I have a small fantasy football related project that I'm going to be working on that requires access to the full 2008 NFL Schedule. I decided to use
Hpricot, and scrape the
schedule from ESPN. The CSV file I created with the output from the below script can be found here:
nfl-schedule.csv (11.48 KB)
Download script (parse_schedule.rb)
#!ruby
require 'rubygems'
require 'hpricot'
require 'open-uri'
class Game
attr_accessor :date, :week, :away_team, :home_team, :time
def to_s
"#{@date} #{@time} #{@away_team} at #{@home_team}"
end
def to_csv
"#{@week},#{@date.gsub(",", "")},#{@time},#{@away_team},#{@home_team}"
end
end
def parse_games(doc)
games = []
doc.search("//table[@class='tablehead']//tr").each do |tr|
@week = tr.search("/td/a").inner_html if(tr[:class] == 'stathead')

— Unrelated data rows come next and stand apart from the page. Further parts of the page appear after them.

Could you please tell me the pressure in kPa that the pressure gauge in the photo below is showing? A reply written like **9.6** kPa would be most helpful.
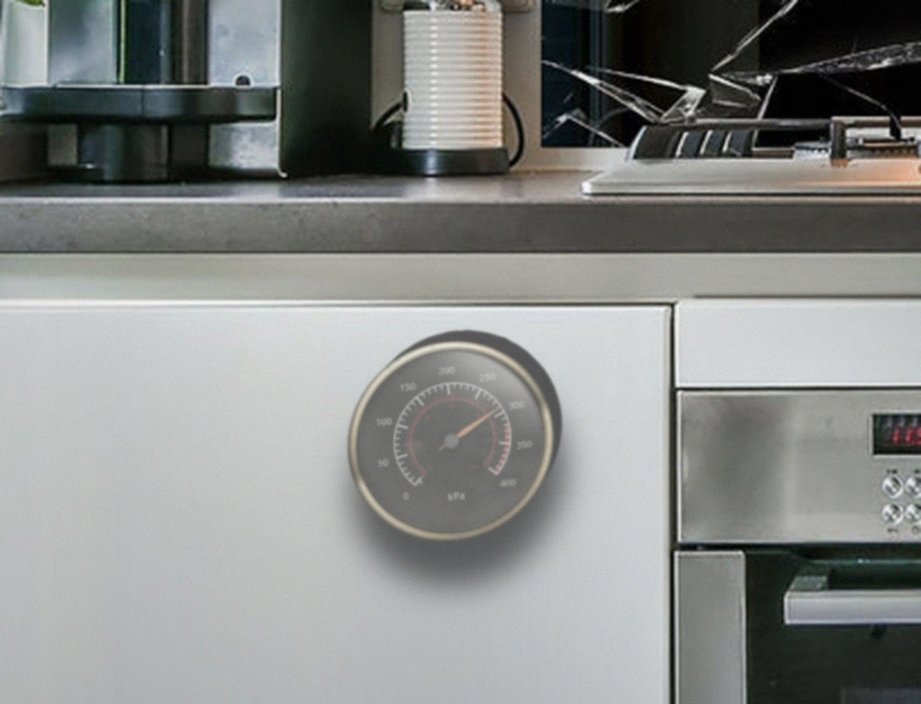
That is **290** kPa
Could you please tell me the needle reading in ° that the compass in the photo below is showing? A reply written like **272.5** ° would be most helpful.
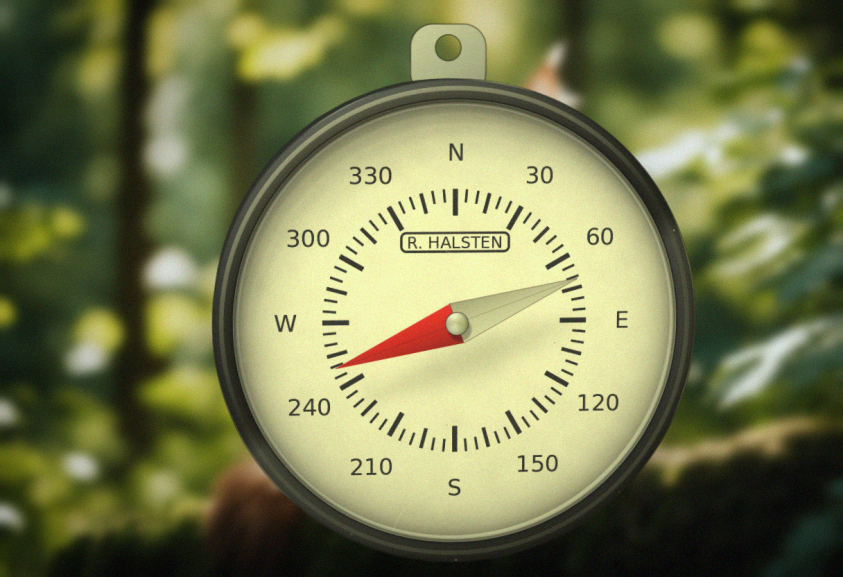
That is **250** °
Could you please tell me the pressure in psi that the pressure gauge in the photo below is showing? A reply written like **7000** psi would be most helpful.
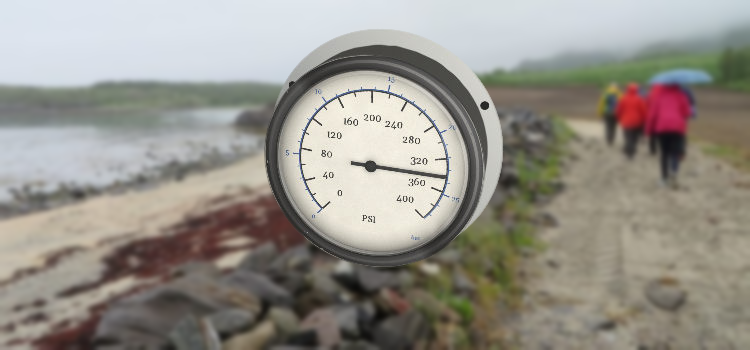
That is **340** psi
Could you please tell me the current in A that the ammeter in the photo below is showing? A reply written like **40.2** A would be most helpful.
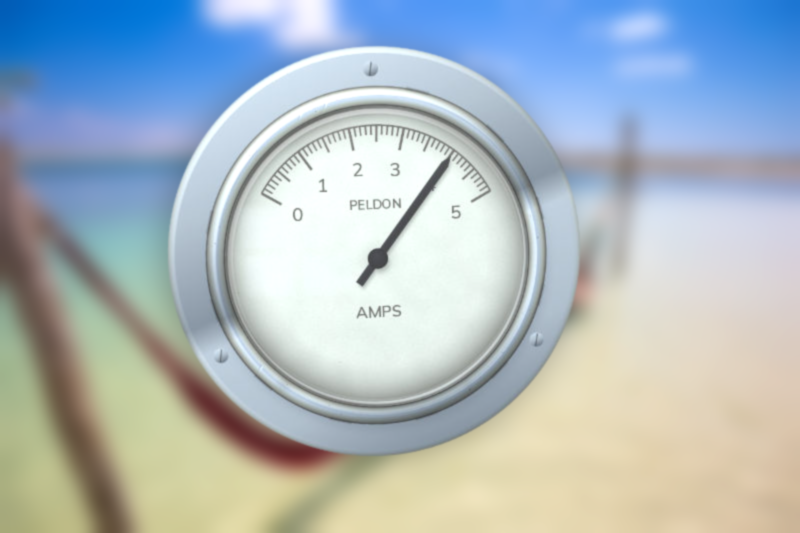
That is **4** A
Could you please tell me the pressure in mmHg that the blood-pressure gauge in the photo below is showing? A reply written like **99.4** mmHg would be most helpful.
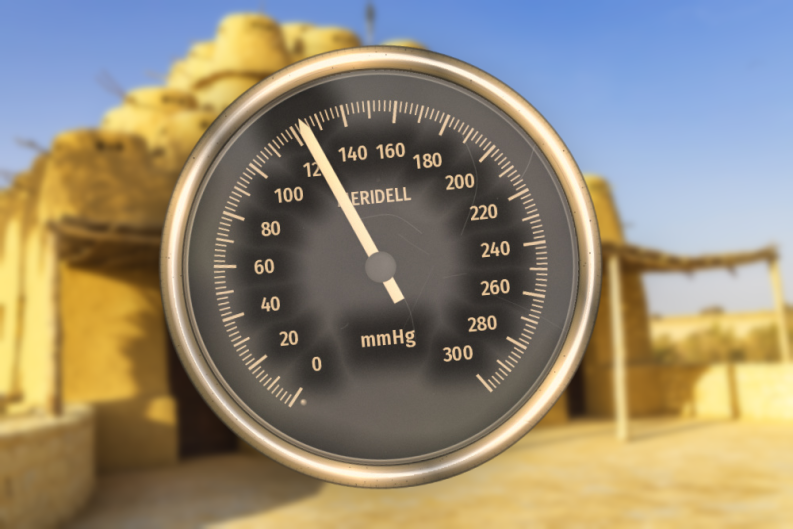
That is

@date = tr.at("td").inner_html if(tr[:class] == 'colhead')
teams = []
tr.at("td").search("a").each do |team|
teams << team.inner_html
end
if(teams.size == 2)
@time = tr.search("td:eq(1)").inner_html
game = Game.new()
game.date = @date
game.week = @week
game.time = @time
game.away_team = teams[0]
game.home_team = teams[1]
games << game
end
end
games
end
games = parse_games(Hpricot(open("http://sports.espn.go.com/nfl/schedule")))
games.each do |g|
puts g.to_csv
end
puts "Total games: #{games.size}"